One down, one to go. He’s got the contract in hand, but lacks the ring on his finger.
“The Super Bowl is the highest team accolade that you can achieve and that’s everyone’s goal on this team,” said Iloka. “When you’re done with this game you want some type of hardware that you can keep for the rest of your life. Trophies and rings are with you forever.”
Iloka is entering his fifth NFL season and the long-term contract extension was a definitive statement that the Bengals view him as a defensive cornerstone in their efforts to win a championship.
“George is a young player with still a big upside,” said head coach Marvin Lewis. “He has size and length and speed and we expect his contributions to keep growing.”
Iloka has started 47 of a possible 51 games over the past three seasons and has a skill set that allows the Bengals to be flexible in how he’s used.
“Safeties are increasingly valuable in today’s NFL, and he’s one who can play centerfield or in the box,” wrote Andy Benoit from Sports Illustrated’s MMQB website. “At 6’4”, 225 pounds, and with arms so long he can practically tie his shoes without bending over, Iloka has the innate physical traits to be elite.”
The 26-year-old will be the Bengals most experienced safety following the departure of NFL interception co-leader Reggie Nelson as a free agent.
“I think now that Reggie is gone I’ll try to do a better job of communicating and making sure that everybody is on the same page,” said Iloka. “I’ve been in this system for four or five years and if I don’t know it by now I’m doing something wrong.

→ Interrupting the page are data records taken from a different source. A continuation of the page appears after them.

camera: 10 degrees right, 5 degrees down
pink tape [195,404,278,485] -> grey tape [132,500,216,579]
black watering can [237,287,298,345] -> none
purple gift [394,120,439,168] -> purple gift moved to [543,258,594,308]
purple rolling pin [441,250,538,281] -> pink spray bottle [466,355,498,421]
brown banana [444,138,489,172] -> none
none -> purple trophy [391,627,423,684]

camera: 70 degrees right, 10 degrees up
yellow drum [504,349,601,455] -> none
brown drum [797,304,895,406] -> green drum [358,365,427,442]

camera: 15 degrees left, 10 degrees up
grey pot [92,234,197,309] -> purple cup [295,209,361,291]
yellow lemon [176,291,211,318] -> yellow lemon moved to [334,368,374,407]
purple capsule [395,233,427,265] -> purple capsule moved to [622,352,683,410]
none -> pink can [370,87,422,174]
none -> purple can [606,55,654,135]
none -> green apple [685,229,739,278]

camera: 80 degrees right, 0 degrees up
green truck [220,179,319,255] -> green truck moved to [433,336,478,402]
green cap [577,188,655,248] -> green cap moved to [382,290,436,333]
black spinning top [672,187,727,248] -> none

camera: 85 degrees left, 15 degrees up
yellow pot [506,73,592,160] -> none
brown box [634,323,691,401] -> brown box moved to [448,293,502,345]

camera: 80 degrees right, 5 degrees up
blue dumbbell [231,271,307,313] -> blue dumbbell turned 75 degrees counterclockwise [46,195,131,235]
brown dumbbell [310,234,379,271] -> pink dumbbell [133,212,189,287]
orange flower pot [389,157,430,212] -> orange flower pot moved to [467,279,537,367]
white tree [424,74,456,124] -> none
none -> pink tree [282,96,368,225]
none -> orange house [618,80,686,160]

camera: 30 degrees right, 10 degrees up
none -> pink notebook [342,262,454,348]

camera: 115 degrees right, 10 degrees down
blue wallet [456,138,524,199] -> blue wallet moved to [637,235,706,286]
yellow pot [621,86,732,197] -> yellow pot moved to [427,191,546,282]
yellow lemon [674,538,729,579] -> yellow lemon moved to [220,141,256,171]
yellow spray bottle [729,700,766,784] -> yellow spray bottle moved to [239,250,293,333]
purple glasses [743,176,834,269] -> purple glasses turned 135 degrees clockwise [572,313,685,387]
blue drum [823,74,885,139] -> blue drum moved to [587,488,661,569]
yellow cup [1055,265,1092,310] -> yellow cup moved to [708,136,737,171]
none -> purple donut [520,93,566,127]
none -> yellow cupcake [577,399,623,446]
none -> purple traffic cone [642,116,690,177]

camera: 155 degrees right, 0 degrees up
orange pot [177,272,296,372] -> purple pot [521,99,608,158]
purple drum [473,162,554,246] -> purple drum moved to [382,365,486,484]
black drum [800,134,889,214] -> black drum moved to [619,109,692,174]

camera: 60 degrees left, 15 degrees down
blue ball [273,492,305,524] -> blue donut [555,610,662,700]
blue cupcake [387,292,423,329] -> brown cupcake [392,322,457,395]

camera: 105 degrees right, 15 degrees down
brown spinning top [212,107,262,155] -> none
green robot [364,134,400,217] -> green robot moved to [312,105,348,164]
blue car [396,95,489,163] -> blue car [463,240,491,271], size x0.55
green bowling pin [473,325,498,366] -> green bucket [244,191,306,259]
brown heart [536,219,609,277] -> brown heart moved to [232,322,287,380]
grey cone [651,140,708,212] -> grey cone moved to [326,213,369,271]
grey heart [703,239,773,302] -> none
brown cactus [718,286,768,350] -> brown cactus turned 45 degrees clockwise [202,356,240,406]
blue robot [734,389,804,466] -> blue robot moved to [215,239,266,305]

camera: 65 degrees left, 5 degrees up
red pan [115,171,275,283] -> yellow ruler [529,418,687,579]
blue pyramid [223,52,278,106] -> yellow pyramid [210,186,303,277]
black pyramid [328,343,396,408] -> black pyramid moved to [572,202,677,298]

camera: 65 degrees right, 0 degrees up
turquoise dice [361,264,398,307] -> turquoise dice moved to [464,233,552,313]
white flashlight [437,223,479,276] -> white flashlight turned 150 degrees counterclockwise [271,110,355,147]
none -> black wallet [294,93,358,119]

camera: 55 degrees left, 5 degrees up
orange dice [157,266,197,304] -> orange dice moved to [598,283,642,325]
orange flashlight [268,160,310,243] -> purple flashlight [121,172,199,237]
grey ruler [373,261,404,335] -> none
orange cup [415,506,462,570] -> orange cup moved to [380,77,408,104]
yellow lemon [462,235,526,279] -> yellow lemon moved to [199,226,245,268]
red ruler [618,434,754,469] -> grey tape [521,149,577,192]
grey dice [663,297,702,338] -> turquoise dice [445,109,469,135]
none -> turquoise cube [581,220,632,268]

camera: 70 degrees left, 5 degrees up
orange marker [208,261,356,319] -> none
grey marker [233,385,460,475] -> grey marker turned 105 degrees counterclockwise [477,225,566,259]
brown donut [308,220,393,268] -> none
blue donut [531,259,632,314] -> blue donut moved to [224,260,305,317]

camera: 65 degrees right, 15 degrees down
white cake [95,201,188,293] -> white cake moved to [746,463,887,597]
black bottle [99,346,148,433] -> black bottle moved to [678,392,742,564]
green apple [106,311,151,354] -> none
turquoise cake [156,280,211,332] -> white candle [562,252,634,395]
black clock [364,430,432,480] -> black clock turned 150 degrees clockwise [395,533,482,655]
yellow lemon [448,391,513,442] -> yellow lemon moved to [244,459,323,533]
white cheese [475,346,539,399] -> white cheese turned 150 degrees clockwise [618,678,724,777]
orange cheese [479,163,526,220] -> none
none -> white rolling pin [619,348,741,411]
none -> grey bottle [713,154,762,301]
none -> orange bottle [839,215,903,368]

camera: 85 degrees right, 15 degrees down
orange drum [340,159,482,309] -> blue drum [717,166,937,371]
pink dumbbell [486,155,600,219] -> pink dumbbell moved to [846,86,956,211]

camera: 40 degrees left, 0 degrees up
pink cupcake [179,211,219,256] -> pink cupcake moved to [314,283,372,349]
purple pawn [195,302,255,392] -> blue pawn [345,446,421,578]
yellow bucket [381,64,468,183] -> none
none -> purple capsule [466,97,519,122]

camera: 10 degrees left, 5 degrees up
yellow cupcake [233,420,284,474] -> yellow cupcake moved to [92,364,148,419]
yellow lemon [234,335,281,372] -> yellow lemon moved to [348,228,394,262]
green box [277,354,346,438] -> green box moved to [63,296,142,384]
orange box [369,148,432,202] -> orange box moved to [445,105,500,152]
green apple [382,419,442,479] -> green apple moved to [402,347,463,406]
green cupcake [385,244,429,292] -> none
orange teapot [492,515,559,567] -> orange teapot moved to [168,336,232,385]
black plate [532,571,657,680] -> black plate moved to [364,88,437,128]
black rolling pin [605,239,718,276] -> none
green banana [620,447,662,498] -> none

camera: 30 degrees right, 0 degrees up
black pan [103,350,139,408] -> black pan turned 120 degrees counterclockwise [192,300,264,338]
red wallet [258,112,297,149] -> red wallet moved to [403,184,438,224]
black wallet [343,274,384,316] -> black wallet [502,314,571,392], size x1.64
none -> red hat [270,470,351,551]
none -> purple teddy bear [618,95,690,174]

So I’ve been trying to communicate better, but I’m still trying to be myself. If there’s a time where I need to be vocal I’ll do that, but I’m not going to be something that I’m not.”
One thing that hasn’t changed is how the former fifth round draft pick views himself.
“I went to a small school and think I was a two-star recruit coming out of high school,” said Iloka. “It was actually zero stars – they only gave me two because I committed to Boise State and they said, ‘I guess he’s decent; give him two stars.’
“I just have to keep that mentality and continue to build on it and get better because I don’t think I am where I can be. The only person that can get me there is me. I have to put the work in to get where I want to be.”